Which lines have the string "back"? Copy all of them from the entries below.

◆ **AVAILABLE DATA**
↓↓↓

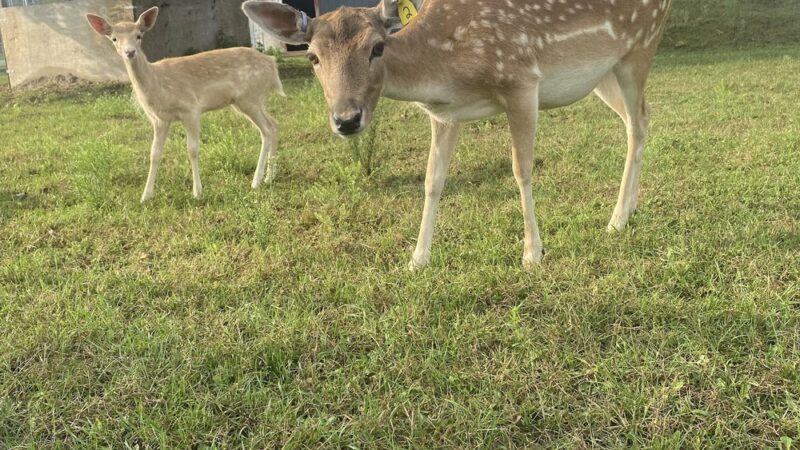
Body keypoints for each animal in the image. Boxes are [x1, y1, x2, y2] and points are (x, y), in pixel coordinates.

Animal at [86, 7, 284, 202]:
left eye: (139, 35)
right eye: (114, 39)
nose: (130, 52)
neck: (158, 86)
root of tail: (272, 65)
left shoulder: (191, 108)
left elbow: (192, 149)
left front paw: (197, 192)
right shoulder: (159, 119)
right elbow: (154, 153)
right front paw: (146, 196)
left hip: (248, 97)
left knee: (266, 130)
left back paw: (256, 181)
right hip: (251, 100)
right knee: (274, 124)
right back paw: (270, 177)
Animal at [243, 0, 673, 270]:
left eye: (377, 47)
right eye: (313, 56)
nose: (346, 120)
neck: (445, 74)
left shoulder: (521, 80)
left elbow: (522, 170)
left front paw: (532, 254)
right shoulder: (444, 114)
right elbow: (433, 180)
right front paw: (417, 259)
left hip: (640, 46)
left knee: (639, 121)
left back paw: (616, 220)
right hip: (603, 73)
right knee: (638, 120)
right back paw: (629, 208)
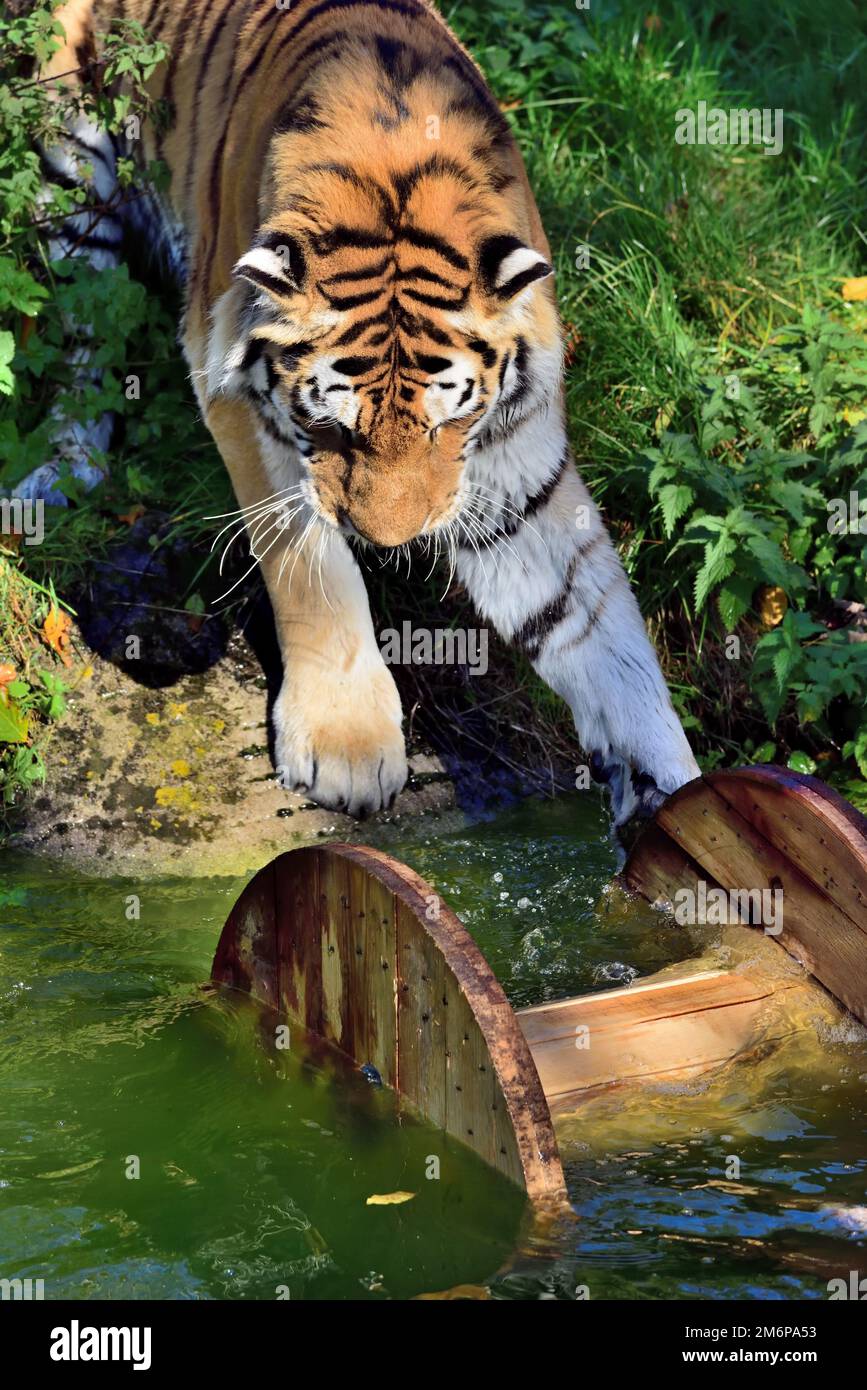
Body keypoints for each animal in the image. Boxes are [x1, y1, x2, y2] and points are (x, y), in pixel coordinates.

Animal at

↑↑↑

◆ **EXERCISE RESPONSE**
left back paw: (256, 181)
right back paw: (270, 177)
left back paw: (616, 220)
right back paw: (629, 208)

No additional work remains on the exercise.